Aim of the task -
Would you please copy the part of the material below that opens with the line containing "neck: (210, 83)" and closes with the line containing "right knee: (296, 183)"? Copy it exactly, and only it.

Data extracts -
------

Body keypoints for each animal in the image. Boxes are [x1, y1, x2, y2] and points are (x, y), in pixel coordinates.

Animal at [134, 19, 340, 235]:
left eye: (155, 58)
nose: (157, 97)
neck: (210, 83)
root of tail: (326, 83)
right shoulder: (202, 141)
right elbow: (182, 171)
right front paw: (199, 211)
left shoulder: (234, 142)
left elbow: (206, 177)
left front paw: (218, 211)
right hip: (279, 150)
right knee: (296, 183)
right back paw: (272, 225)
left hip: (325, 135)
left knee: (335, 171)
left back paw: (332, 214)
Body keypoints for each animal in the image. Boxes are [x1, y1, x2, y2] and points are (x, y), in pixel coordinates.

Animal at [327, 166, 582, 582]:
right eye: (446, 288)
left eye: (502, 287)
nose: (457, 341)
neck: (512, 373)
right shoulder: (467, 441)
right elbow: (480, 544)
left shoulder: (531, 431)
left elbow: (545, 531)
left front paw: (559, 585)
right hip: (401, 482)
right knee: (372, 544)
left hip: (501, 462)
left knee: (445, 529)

------

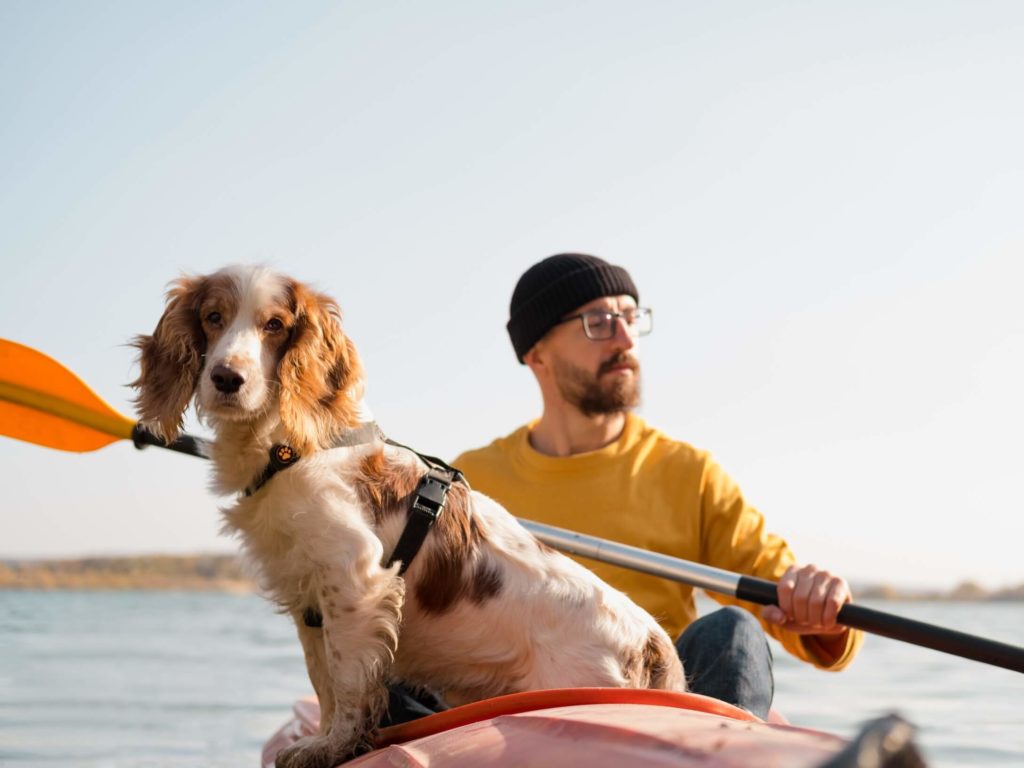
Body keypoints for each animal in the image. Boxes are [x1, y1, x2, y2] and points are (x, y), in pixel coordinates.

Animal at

------

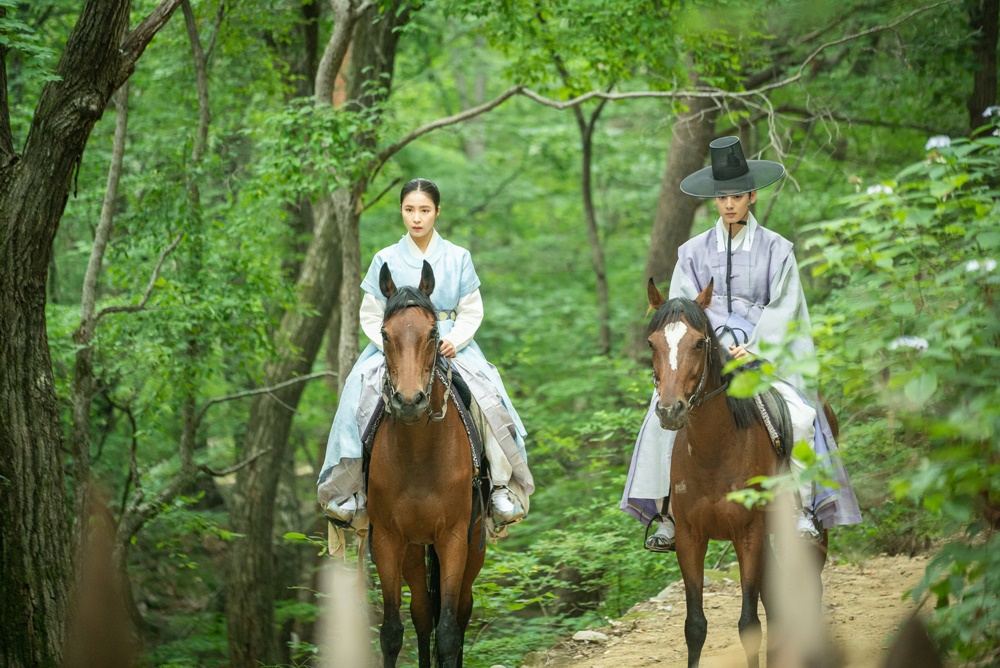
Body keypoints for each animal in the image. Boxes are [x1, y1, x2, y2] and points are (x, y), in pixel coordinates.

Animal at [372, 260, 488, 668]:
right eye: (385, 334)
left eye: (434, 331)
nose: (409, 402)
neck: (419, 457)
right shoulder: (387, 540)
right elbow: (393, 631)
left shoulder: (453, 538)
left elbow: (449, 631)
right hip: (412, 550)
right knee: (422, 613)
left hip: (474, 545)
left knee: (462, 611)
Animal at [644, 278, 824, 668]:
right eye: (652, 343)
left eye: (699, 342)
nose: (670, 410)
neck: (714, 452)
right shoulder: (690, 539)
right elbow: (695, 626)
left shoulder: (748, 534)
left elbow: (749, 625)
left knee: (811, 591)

------

Response to this exercise -
neck: (210, 83)
root of tail: (326, 83)
right shoulder: (202, 141)
right elbow: (182, 171)
right front paw: (199, 211)
left shoulder: (234, 142)
left elbow: (206, 177)
left front paw: (218, 211)
right hip: (279, 150)
right knee: (296, 183)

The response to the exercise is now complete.